Michigan State University was buried under a foot of snow Wednesday.
For some, a huge snowfall might bring joy. For most, the snow will hinder their day-to-day lives, but for essential workers, getting into work and completing their job does not stop no matter how much snow comes down.
That is exactly what happened on 2/2/2022.
On Wednesday, Jerry Wahl, a snowplow worker for MSU Infrastructure Planning and Facilities landscape services cracked, “5 a.m., yup, all the way to 10 p.m.”
Wahl and his crew were put to the test. Since the snow was heavier than normal, ice formed under the fluffiness of snowflakes on top, hindering the crew.
“The craziest thing that’s happened besides the lack of sleep, it was just really, really icy so we were just sliding around in parking lots,” said Wahl. “A couple of my guys had some minor fender benders and stuff. One hit a baler, one hit a car.”

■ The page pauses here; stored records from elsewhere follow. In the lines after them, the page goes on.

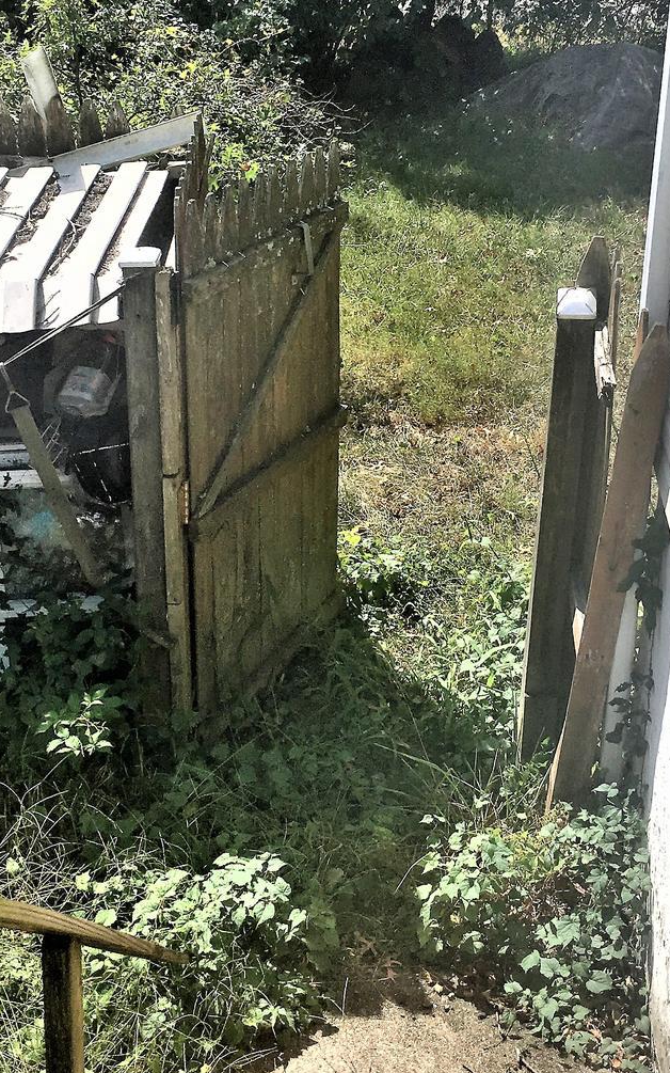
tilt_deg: -24.1
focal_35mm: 47
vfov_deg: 42.4
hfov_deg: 27.4
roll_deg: -0.2
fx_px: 1373
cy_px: 410
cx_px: 386
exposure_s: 1/1709
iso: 25
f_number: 2.2
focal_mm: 4.15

But for MSU IPF landscape services employee John Conklin, his most important part of the day may not have been clearing the snow.
“There was a car stuck on the Harrison road train tracks and I actually got out and pushed him off the tracks. And then, as I was getting into my truck, the gates went down, so it was probably a good thing I stopped,” said Conklin.

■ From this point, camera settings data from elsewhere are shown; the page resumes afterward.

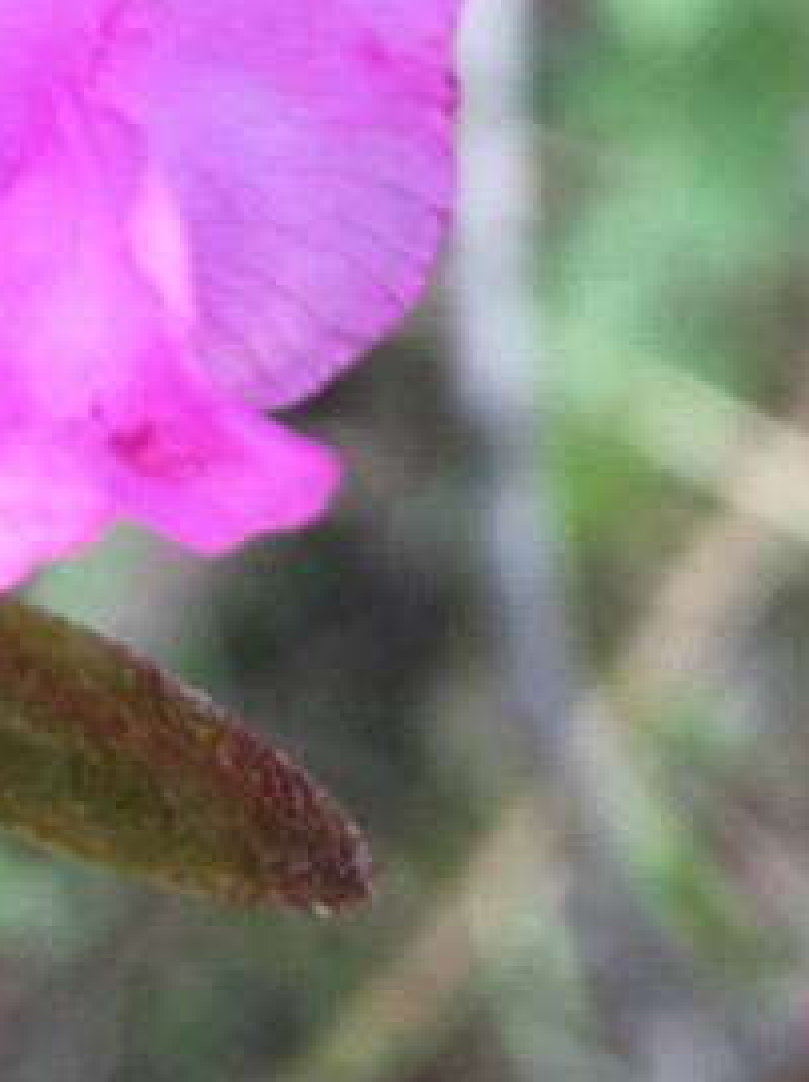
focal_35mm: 172
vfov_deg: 11.0
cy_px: -645
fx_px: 5368
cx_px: -429
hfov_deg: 8.4
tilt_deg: -81.8
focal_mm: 4.15
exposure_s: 1/50
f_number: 2.2
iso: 25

Even though the storm was powerful and relentless, MSU essential workers found a way to take it with a smile.
“The best thing is the beautiful pictures everybody’s getting,” said MSU culinary service worker Dane Newport.
And because the snow made it tougher to get jobs done, that made work more satisfying.
“The best part was actually getting a foot of snow and moving it … it’s kinda cool when you drive to a road and it’s all snow covered, and then on your last pass you’re looking at it and say, ‘wow there was 6 inches of snow there and now there’s none, that’s cool,” said Conklin.